Нельзя забывать события, связанные с убийством Сергея Мироновича Кирова. Мне, как начальнику спецчасти, было поручено, кроме всего, осуществлять правильность и наличие необходимой документации на всех занимавших в районе должности дворников и управдомов. Надо было точно установить, откуда они прибыли в Ленинград, где проживали до этого, на каких работах находились.

Должности по обслуживанию жилищного хозяйства занимали самые разные люди. Вспоминаю одного управдома с улицы Стачек. Это был очень добросовестный и трудолюбивый управляющий. На него от жильцов и даже из отделения милиции поступали хорошие отзывы и характеристики. И вот, когда мы запросили стандартным письмом ту деревню, где он родился и откуда прибыл в Ленинград, получили ошеломляющий ответ. Все были потрясены. В нем говорилось, что управдом уже несколько лет скрывается и никто не может установить его новый адрес, а разыскивается он за убийство председателя сельсовета. Это заставило нас более внимательно проверять документы каждого.

Многие помнят, что в это время начались работы и по подготовке к выдаче населению паспортов. На РЖС, а следовательно, и на меня выпала тяжелая нагрузка.

Должен признаться, что работа меня крайне утомляла. Я не появлялся дома – надо было усиленно работать. Ночью чаще всего спал на кушетке.

День сменялся новым. Не только ленинградцы, но и все советские люди с каждым днем узнавали все больше и больше очень тревожных новостей.

Именно тогда мне пришлось не только услышать, а признать и понять, во что трудно было поверить.

Я приводил уже рассказ очевидца ареста Левина, подробно описавшего, как все происходило непосредственно после того, как он отстоял в почетном карауле у гроба С.М. Кирова в Таврическом дворце.

Немного я уже рассказывал и о том, как на убийство С.М. Кирова реагировала Москва, вернее, руководство нашего государства. Начался разгул репрессий. Но об этом более открыто стали говорить сравнительно недавно.

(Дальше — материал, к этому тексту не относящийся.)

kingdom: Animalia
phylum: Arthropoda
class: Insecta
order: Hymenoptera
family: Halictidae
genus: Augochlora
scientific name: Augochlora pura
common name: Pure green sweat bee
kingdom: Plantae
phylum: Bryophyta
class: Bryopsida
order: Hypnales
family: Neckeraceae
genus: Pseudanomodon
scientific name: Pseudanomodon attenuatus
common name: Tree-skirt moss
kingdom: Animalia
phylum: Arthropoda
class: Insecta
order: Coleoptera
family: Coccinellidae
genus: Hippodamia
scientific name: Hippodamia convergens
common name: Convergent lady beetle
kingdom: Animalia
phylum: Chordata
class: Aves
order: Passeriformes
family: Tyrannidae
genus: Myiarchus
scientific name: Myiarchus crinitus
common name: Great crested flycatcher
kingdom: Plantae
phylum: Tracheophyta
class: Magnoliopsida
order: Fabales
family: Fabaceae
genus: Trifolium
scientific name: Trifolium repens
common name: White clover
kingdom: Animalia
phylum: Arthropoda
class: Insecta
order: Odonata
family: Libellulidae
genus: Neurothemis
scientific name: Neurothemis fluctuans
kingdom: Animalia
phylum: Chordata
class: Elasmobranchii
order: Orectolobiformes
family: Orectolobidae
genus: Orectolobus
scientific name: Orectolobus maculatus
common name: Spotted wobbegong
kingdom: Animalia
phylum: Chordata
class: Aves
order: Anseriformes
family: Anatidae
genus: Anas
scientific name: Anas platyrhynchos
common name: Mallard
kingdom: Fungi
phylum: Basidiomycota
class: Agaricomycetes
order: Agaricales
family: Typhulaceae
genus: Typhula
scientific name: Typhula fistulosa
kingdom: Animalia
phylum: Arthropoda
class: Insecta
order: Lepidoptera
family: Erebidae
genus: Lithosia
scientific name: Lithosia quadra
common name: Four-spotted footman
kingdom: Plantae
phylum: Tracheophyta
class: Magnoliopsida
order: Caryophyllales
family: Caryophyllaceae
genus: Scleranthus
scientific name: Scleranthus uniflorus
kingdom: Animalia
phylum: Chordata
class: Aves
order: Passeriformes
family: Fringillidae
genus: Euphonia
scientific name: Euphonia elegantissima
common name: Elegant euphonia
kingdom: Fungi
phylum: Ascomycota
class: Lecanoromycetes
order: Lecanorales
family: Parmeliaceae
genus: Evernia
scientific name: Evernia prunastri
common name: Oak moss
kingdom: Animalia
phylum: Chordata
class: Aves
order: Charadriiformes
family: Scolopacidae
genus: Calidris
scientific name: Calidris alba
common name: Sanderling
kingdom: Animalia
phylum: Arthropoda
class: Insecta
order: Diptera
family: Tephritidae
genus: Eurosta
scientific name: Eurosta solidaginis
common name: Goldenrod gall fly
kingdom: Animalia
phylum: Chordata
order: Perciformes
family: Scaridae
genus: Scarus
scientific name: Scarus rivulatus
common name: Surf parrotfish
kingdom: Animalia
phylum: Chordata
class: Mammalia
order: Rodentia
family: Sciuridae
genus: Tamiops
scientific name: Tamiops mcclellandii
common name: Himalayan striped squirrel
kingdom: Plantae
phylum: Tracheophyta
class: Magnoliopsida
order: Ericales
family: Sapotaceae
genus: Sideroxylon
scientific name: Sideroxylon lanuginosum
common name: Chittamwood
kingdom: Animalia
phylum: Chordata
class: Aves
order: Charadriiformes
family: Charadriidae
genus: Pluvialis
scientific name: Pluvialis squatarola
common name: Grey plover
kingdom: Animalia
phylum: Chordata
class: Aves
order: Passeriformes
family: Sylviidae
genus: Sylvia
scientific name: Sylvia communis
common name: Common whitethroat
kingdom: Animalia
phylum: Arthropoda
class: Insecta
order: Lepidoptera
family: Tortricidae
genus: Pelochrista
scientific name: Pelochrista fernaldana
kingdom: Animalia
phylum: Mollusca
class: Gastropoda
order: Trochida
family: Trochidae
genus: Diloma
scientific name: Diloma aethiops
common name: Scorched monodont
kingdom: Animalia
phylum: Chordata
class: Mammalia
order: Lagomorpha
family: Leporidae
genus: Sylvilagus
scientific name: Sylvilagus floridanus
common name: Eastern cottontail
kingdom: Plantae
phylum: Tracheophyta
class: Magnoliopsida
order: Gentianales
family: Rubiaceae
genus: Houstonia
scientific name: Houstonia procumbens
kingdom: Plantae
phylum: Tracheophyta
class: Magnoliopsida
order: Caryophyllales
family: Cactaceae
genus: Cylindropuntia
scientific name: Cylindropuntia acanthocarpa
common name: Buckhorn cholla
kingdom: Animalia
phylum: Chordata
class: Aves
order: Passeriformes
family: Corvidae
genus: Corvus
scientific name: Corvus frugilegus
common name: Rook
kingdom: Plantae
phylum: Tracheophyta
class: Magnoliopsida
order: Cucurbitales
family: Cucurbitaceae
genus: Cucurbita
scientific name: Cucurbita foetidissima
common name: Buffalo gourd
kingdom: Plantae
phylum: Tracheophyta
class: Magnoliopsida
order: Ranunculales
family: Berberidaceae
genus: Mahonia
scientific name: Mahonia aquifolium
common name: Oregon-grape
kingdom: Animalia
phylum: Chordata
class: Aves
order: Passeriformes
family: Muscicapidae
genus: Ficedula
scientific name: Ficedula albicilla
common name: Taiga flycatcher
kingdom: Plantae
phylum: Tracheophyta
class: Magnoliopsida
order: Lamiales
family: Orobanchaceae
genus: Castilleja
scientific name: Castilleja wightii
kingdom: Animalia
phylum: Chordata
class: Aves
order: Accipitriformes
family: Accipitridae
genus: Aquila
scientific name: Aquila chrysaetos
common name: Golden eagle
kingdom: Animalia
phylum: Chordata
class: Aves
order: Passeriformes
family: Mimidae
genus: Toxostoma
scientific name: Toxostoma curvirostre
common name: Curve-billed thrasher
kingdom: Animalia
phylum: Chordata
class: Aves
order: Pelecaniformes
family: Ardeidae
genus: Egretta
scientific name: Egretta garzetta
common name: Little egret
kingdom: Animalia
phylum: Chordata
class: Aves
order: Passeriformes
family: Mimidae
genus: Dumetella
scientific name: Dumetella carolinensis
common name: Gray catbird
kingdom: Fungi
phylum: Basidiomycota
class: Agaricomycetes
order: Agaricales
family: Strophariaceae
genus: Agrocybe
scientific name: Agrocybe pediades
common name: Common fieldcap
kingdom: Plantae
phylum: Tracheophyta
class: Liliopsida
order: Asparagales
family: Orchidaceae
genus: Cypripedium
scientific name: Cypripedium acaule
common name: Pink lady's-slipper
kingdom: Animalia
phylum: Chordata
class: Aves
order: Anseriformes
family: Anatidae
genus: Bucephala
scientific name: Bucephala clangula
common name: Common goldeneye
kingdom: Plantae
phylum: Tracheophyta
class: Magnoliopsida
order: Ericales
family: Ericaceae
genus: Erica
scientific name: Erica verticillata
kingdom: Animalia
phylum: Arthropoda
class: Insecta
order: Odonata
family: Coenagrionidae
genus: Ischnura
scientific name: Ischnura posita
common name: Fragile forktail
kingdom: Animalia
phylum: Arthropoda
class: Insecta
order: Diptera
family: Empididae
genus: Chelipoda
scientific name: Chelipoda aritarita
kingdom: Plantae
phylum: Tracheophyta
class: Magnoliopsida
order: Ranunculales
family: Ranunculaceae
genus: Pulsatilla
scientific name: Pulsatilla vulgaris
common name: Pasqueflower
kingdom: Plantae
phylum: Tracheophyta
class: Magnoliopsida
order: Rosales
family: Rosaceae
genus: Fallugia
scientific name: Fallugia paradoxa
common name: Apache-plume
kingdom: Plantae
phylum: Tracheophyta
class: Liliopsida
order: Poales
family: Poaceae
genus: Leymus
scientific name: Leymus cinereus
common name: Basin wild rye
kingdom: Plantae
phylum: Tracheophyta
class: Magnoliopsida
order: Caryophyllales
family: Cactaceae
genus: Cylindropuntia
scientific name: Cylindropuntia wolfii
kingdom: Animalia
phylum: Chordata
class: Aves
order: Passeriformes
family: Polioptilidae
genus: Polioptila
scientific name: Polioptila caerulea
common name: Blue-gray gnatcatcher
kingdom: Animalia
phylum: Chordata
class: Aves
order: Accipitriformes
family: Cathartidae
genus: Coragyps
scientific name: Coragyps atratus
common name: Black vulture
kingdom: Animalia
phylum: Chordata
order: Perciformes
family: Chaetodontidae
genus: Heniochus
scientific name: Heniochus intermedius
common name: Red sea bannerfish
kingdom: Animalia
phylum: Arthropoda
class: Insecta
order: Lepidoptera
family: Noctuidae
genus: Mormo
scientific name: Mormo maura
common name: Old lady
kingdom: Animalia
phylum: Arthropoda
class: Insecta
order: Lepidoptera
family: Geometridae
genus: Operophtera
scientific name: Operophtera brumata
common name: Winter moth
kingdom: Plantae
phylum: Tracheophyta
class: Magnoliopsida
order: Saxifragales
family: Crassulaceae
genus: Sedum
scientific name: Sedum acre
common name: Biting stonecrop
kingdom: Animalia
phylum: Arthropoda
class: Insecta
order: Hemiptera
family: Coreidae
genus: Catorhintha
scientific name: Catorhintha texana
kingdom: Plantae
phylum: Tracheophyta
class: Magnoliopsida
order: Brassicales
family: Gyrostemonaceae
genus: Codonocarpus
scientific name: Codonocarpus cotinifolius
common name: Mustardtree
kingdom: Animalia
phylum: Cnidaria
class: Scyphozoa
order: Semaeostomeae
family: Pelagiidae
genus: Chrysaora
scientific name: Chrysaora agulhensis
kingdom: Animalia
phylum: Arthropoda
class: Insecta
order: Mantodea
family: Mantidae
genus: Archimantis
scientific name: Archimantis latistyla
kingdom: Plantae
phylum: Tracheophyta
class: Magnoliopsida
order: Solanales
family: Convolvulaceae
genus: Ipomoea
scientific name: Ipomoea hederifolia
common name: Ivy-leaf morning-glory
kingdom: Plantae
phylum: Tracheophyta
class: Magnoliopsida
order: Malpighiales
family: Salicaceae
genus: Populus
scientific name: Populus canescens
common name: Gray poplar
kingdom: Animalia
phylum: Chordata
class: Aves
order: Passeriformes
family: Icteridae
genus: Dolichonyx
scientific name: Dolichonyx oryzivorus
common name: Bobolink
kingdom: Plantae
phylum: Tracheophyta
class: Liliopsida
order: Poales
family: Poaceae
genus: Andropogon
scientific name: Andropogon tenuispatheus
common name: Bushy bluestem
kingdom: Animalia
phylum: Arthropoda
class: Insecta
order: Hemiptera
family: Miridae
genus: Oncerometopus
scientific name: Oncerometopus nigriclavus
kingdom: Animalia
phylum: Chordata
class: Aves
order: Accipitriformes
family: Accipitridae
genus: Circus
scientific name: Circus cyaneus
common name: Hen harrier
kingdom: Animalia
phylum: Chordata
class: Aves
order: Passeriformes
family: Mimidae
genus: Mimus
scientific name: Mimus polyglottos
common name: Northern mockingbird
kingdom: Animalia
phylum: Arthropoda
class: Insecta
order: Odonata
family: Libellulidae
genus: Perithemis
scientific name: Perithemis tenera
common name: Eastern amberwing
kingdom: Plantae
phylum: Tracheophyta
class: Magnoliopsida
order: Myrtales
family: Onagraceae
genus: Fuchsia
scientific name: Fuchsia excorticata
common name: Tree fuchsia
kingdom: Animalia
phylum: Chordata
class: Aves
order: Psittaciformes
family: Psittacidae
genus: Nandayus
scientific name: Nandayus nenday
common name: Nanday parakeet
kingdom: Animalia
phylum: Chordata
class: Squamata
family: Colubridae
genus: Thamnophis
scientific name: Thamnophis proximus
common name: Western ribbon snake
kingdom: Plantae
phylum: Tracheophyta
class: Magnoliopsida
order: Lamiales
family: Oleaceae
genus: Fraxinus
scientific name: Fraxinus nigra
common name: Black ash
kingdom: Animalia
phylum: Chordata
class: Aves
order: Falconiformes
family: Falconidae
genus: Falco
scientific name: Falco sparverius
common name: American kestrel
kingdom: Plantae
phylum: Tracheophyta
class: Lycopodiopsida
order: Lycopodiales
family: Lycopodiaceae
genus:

Простым гражданам очень тяжело было узнавать о массовых арестах тех, кто пользовался уважением и доверием, а нам их представляли как якобы принимавших участие в убийстве С.М. Кирова или вообще являвшихся врагами народа. Вскоре были арестованы и Д.Ф. Кирьянов, И.И. Алексеев, военный комендант города Федоров, а за ними следовали и другие, которых я хорошо знал и кому очень верил. Многие из моих друзей и я лично, узнавая о каком-либо очередном аресте, высказывали единую мысль: «Оказался врагом народа, как хитрил, а мы ему верили!» Это была широко распространенная оценка событий того времени. Должен признаться, никто не подозревал, во всяком случае те, с кем мне приходилось общаться, что идет лавина незаслуженных арестов, ничем не обоснованных репрессий.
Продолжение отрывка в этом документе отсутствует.